The next issue we must address is whether petitioner is entitled to business expense deductions in excess of the $ 3,040 allowed by respondent for the taxable year 1984. On his Schedule C for the taxable year 1984, petitioner deducted business expenses in the amount of $ 14,764 for legal and professional expenses. Respondent disallowed $ 11,724 of the claimed expenses for lack*448 of substantiation. Petitioner bears the burden of proving that respondent's determination is incorrect. Rule 142(a). To substantiate his claimed deduction in excess of the amount allowed by respondent, petitioner offered testimony by himself, his wife, and an attorney, James E. Moan. Petitioner also introduced into evidence letters from attorneys James E. Moan and Daniel U. Smith and cancelled checks totalling $ 4,800 to Daniel Smith, $ 55.95 to Frank Justen, an attorney, and $ 904 to McCauley & Associates, an accounting firm. Petitioner or his wife testified that each of these payments was for work done for petitioner's business. We found petitioner and his wife to be credible witnesses. Accordingly, we allow petitioner a deduction for legal and professional expenses of $ 5,759.95 greater than the amount previously allowed by respondent.

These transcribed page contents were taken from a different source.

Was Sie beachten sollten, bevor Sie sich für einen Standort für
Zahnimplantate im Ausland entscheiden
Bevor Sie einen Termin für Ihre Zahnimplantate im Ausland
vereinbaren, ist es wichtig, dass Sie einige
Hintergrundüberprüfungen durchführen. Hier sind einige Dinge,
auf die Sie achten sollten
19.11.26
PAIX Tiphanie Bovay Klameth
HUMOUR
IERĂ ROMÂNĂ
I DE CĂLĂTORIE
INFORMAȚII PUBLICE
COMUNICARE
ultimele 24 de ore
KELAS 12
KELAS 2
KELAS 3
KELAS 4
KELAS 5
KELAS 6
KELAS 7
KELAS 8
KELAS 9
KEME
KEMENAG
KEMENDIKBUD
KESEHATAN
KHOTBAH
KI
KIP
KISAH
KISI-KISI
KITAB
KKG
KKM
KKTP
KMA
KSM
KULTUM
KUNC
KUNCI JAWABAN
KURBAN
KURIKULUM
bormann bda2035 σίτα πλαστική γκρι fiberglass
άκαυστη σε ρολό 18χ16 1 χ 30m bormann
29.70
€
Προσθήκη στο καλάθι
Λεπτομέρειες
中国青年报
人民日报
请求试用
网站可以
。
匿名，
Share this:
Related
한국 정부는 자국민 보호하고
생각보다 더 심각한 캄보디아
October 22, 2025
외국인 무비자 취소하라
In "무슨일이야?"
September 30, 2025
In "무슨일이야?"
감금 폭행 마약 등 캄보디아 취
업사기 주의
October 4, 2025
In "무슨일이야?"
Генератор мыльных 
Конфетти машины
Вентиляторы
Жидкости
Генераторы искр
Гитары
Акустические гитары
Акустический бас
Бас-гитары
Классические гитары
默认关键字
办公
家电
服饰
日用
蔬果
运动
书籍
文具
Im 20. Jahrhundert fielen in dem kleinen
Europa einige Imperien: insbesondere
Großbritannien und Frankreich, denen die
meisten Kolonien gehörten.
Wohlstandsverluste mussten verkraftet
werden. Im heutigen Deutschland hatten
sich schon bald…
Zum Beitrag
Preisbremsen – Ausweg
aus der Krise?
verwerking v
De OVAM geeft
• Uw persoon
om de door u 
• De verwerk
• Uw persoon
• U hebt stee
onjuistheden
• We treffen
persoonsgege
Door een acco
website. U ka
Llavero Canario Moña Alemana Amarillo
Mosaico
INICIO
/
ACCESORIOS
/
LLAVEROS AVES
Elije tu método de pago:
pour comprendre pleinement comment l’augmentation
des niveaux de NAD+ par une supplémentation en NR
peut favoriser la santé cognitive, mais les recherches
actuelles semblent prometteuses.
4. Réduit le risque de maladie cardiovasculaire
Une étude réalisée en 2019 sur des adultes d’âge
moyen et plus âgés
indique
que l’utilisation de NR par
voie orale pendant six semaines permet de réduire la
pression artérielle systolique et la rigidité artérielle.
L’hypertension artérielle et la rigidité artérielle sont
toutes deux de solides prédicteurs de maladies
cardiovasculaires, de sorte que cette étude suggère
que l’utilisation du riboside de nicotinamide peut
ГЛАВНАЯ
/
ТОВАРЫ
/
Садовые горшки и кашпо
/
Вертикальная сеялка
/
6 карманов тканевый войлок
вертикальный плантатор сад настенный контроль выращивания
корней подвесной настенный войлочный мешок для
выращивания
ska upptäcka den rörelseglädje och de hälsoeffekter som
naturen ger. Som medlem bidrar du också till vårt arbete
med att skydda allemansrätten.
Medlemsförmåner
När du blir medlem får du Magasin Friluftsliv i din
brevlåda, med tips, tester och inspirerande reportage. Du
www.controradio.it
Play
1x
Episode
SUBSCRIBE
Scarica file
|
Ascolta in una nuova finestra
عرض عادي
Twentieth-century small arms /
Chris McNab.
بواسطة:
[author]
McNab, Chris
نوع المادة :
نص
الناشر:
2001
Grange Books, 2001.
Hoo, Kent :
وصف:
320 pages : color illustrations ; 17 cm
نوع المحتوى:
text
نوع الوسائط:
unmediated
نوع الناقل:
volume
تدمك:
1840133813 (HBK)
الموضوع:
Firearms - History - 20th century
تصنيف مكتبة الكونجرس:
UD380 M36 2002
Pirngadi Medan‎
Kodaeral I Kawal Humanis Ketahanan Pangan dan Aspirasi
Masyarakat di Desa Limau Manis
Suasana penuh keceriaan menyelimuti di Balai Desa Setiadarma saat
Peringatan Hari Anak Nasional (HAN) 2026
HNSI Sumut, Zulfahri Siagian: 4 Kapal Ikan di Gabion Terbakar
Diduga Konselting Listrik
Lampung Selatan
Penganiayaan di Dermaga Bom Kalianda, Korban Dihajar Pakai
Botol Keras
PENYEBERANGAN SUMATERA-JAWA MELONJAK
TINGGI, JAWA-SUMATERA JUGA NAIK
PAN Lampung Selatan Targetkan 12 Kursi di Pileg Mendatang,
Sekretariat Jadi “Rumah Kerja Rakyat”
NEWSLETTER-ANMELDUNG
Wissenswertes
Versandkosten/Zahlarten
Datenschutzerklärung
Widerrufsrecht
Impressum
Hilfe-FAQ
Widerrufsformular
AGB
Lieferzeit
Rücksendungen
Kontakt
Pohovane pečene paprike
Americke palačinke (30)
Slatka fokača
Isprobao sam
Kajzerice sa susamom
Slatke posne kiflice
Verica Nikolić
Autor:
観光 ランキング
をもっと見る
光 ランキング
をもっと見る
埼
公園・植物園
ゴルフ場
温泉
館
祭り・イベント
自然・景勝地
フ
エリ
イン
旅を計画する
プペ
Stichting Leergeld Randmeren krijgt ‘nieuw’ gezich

The next issue for our consideration is whether petitioner is liable for an addition to tax under section 6651(a)(1) for failure to timely file his individual Federal income tax return. Section 6651(a)(1) provides for an addition to tax for failure to file a tax return or pay tax of "5 percent of the amount of such tax if the failure is for*449 not more than 1 month, with an additional 5 percent for each additional month or fraction thereof during which such failure continues, not exceeding 25 percent in the aggregate." Section 6651(a)(1) also provides that the addition to tax shall not be imposed if "it is shown that such failure is due to reasonable cause and not due to willful neglect." Petitioner was granted an extension until October 15, 1985, to file his 1984 individual income tax return. On brief, petitioner conceded that his 1984 income tax return was filed on October 16, 1985. Petitioner has failed to meet his burden of proving that he mailed his 1984 income tax return on time or that the failure to do so was due to reasonable cause and not due to willful neglect. Accordingly, petitioner is liable for the addition to tax under section 6651(a)(1).
To reflect the foregoing,
Decision will be entered under Rule 155.